Data in this exercise
┄┄┄┄┄┄

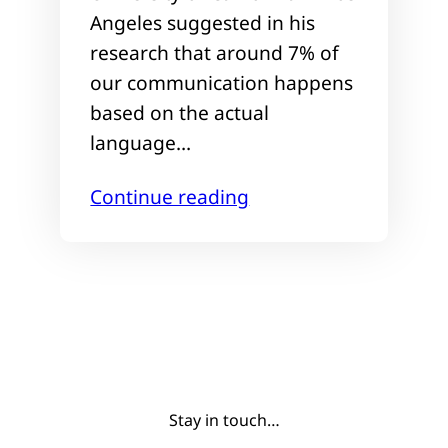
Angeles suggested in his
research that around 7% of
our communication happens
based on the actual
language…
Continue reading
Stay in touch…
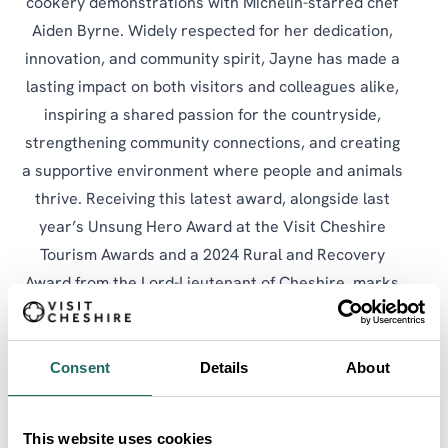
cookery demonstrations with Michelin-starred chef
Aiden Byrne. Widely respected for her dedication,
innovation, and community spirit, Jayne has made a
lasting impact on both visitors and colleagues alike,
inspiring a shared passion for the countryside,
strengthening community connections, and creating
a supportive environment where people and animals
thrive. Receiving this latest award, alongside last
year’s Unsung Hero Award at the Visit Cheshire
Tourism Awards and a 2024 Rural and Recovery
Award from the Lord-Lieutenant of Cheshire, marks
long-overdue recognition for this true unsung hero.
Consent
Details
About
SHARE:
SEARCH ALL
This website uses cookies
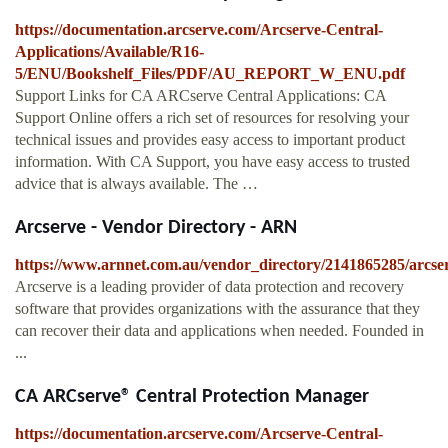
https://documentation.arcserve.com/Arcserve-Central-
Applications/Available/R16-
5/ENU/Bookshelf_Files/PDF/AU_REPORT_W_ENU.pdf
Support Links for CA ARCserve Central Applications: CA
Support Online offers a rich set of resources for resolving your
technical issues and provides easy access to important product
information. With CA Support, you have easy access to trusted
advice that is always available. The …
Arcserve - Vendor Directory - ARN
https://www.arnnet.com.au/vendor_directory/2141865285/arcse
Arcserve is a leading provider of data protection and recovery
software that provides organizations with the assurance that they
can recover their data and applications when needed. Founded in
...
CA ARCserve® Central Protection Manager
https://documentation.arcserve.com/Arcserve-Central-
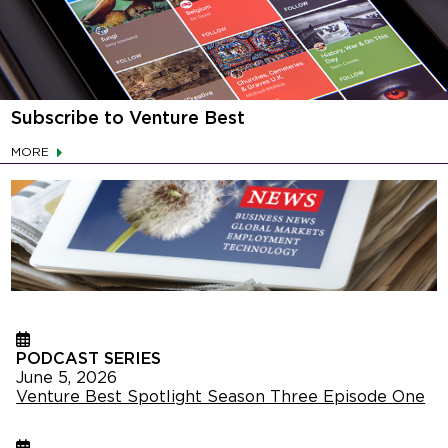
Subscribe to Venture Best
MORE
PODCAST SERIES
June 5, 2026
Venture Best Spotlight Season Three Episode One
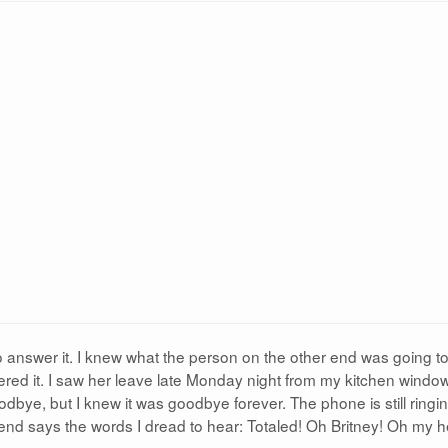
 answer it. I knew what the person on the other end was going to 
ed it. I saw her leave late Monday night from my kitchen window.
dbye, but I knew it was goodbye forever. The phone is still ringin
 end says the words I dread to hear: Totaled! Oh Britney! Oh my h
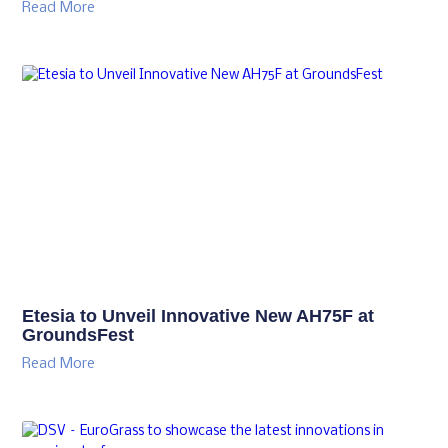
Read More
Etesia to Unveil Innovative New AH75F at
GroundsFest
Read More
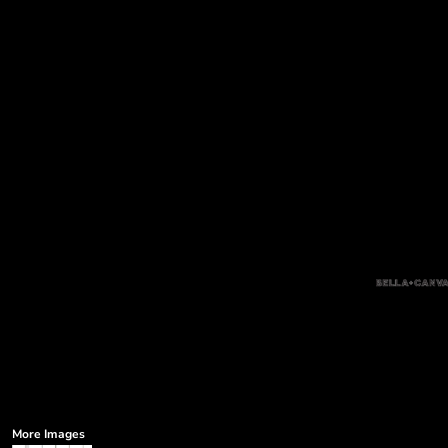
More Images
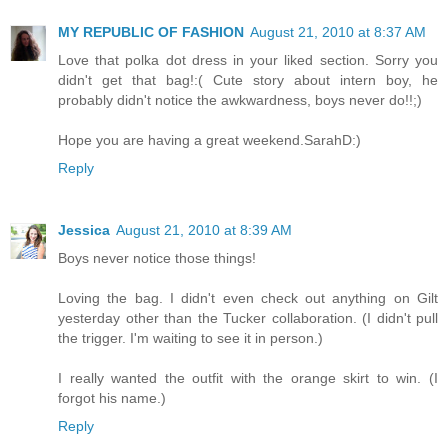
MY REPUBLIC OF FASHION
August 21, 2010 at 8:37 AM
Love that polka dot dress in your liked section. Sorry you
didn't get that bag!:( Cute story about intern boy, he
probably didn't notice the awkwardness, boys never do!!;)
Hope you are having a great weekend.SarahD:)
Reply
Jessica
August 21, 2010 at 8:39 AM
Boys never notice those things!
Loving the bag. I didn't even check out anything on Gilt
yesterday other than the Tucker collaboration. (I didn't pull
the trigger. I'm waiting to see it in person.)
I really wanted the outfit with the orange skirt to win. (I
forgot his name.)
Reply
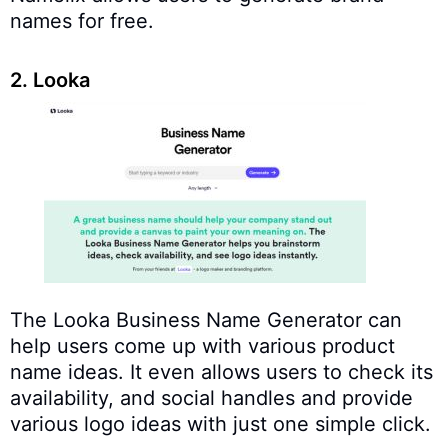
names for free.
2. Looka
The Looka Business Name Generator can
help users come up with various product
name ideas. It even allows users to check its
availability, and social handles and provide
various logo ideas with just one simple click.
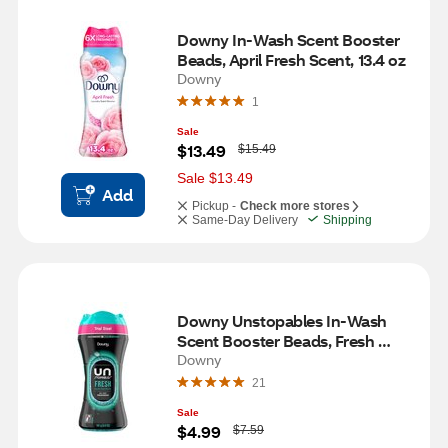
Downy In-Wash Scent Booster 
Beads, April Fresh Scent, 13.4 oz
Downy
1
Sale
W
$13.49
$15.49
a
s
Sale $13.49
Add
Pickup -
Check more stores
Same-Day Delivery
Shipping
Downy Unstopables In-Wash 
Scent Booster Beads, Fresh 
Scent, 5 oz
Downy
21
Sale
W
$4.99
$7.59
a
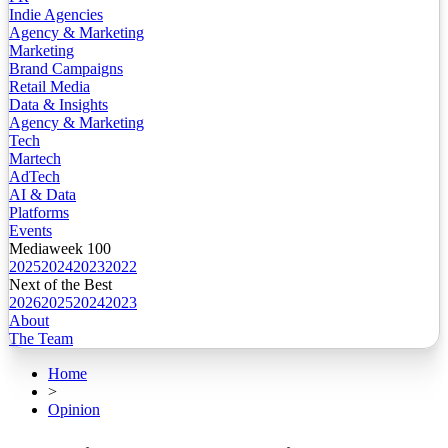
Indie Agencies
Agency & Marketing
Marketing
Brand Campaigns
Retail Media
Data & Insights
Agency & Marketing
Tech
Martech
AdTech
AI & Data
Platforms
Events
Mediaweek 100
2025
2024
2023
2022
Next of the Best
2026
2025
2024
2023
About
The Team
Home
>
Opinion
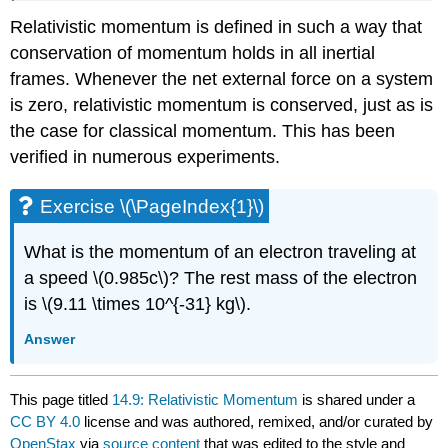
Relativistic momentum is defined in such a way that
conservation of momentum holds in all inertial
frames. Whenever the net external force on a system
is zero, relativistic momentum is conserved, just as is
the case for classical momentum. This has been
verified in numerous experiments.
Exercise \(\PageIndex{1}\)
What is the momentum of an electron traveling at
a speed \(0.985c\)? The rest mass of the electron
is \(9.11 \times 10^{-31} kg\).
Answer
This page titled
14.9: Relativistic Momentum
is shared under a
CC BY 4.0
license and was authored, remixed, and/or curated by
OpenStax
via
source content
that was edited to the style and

┄┄┄┄┄┄

What is being asked
Line by line, return the listing above exactly, dropping every picture.

Exercise solution
Angeles suggested in his
research that around 7% of
our communication happens
based on the actual
language…
Continue reading
Stay in touch…
cookery demonstrations with Michelin-starred chef
Aiden Byrne. Widely respected for her dedication,
innovation, and community spirit, Jayne has made a
lasting impact on both visitors and colleagues alike,
inspiring a shared passion for the countryside,
strengthening community connections, and creating
a supportive environment where people and animals
thrive. Receiving this latest award, alongside last
year’s Unsung Hero Award at the Visit Cheshire
Tourism Awards and a 2024 Rural and Recovery
Award from the Lord-Lieutenant of Cheshire, marks
long-overdue recognition for this true unsung hero.
Consent
Details
About
SHARE:
SEARCH ALL
This website uses cookies
https://documentation.arcserve.com/Arcserve-Central-
Applications/Available/R16-
5/ENU/Bookshelf_Files/PDF/AU_REPORT_W_ENU.pdf
Support Links for CA ARCserve Central Applications: CA
Support Online offers a rich set of resources for resolving your
technical issues and provides easy access to important product
information. With CA Support, you have easy access to trusted
advice that is always available. The …
Arcserve - Vendor Directory - ARN
https://www.arnnet.com.au/vendor_directory/2141865285/arcse
Arcserve is a leading provider of data protection and recovery
software that provides organizations with the assurance that they
can recover their data and applications when needed. Founded in
...
CA ARCserve® Central Protection Manager
https://documentation.arcserve.com/Arcserve-Central-
Subscribe to Venture Best
MORE
PODCAST SERIES
June 5, 2026
Venture Best Spotlight Season Three Episode One
 answer it. I knew what the person on the other end was going to 
ed it. I saw her leave late Monday night from my kitchen window.
dbye, but I knew it was goodbye forever. The phone is still ringin
 end says the words I dread to hear: Totaled! Oh Britney! Oh my h
Read More
Etesia to Unveil Innovative New AH75F at
GroundsFest
Read More
More Images
MY REPUBLIC OF FASHION
August 21, 2010 at 8:37 AM
Love that polka dot dress in your liked section. Sorry you
didn't get that bag!:( Cute story about intern boy, he
probably didn't notice the awkwardness, boys never do!!;)
Hope you are having a great weekend.SarahD:)
Reply
Jessica
August 21, 2010 at 8:39 AM
Boys never notice those things!
Loving the bag. I didn't even check out anything on Gilt
yesterday other than the Tucker collaboration. (I didn't pull
the trigger. I'm waiting to see it in person.)
I really wanted the outfit with the orange skirt to win. (I
forgot his name.)
Reply
names for free.
2. Looka
The Looka Business Name Generator can
help users come up with various product
name ideas. It even allows users to check its
availability, and social handles and provide
various logo ideas with just one simple click.
Downy In-Wash Scent Booster 
Beads, April Fresh Scent, 13.4 oz
Downy
1
Sale
W
$13.49
$15.49
a
s
Sale $13.49
Add
Pickup -
Check more stores
Same-Day Delivery
Shipping
Downy Unstopables In-Wash 
Scent Booster Beads, Fresh 
Scent, 5 oz
Downy
21
Sale
W
$4.99
$7.59
a
Indie Agencies
Agency & Marketing
Marketing
Brand Campaigns
Retail Media
Data & Insights
Agency & Marketing
Tech
Martech
AdTech
AI & Data
Platforms
Events
Mediaweek 100
2025
2024
2023
2022
Next of the Best
2026
2025
2024
2023
About
The Team
Home
>
Opinion
Relativistic momentum is defined in such a way that
conservation of momentum holds in all inertial
frames. Whenever the net external force on a system
is zero, relativistic momentum is conserved, just as is
the case for classical momentum. This has been
verified in numerous experiments.
Exercise \(\PageIndex{1}\)
What is the momentum of an electron traveling at
a speed \(0.985c\)? The rest mass of the electron
is \(9.11 \times 10^{-31} kg\).
Answer
This page titled
14.9: Relativistic Momentum
is shared under a
CC BY 4.0
license and was authored, remixed, and/or curated by
OpenStax
via
source content
that was edited to the style and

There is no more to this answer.